La Cour constitutionnelle annule la réglementation sur l'exploitation des ports pour une durée de 49 ans
La Cour constitutionnelle a annulé la disposition prolongeant à 49 ans le droit d'exploitation des ports dans le cadre des privatisations.
12punto
La Cour constitutionnelle a décidé d'annuler la disposition législative permettant de porter à 49 ans la durée des contrats d'exploitation de certains ports appartenant à la Société des exploitations maritimes de Turquie (TDİ) et à la Direction générale des chemins de fer de l'État (TCDD), lorsque la durée initiale du contrat était inférieure à 49 ans.
LA DÉCISION PUBLIÉE AU JOURNAL OFFICIEL
Selon la décision motivée de la Cour constitutionnelle datée du 18 janvier et publiée dans l'édition d'aujourd'hui du Journal officiel, la Cour, après avoir examiné le recours déposé par les députés du CHP Engin Altay, Özgür Özel, Engin Özkoç ainsi que 132 autres députés, a décidé d'annuler la disposition de l'article concerné ajoutée à la loi sur la privatisation par la loi omnibus n° 7429 du 22 décembre 2022.
La disposition annulée permettait de prolonger, pour une durée allant jusqu'à 49 ans et pour une seule fois, les contrats d'une durée initiale inférieure à 49 ans signés à la suite de la privatisation des ports par la méthode de concession ou de transfert de droits d'exploitation, sous réserve du respect des conditions nécessaires.
L'ACCENT MIS SUR LA LIBERTÉ CONTRACTUELLE
Dans ses motifs, la haute juridiction a rappelé qu'elle avait déjà annulé une réglementation similaire dans le premier paragraphe de l'article provisoire 30 de la loi sur la privatisation par une décision publiée en 2022. La Cour a souligné qu'en offrant aux parties aux contrats de privatisation existants la possibilité de conclure des contrats additionnels, on privait les personnes n'étant pas parties à ces contrats de la possibilité de soumissionner à l'expiration des contrats actuels, ce qui constitue une restriction à la liberté contractuelle.
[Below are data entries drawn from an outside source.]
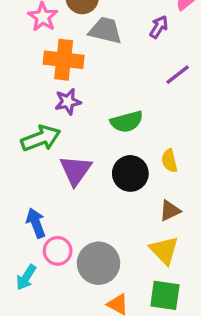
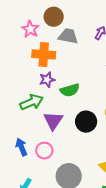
green semicircle: (127, 122) -> (70, 90), moved
blue arrow: (36, 223) -> (21, 147), moved
pink circle: (58, 251) -> (44, 151), moved

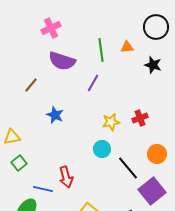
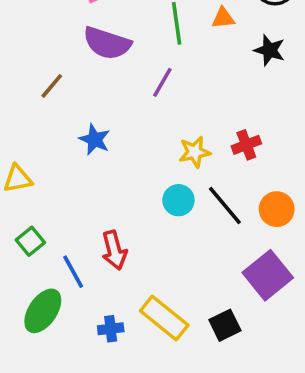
green square: (19, 163) -> (30, 241), moved
black line: (128, 168) -> (225, 206), moved
blue line: (43, 189) -> (73, 272), turned 48

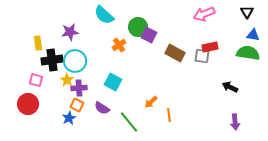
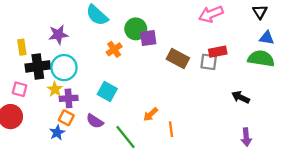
purple square: (149, 35) -> (148, 38), turned -35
La Cour a noté que cette situation entraînait une restriction disproportionnée, portant ainsi atteinte à ladite liberté, et a conclu que cela pourrait conduire à ce que les ports soient cédés en dessous de leur valeur réelle de privatisation, jugeant ainsi le paragraphe contraire aux articles pertinents de la Constitution.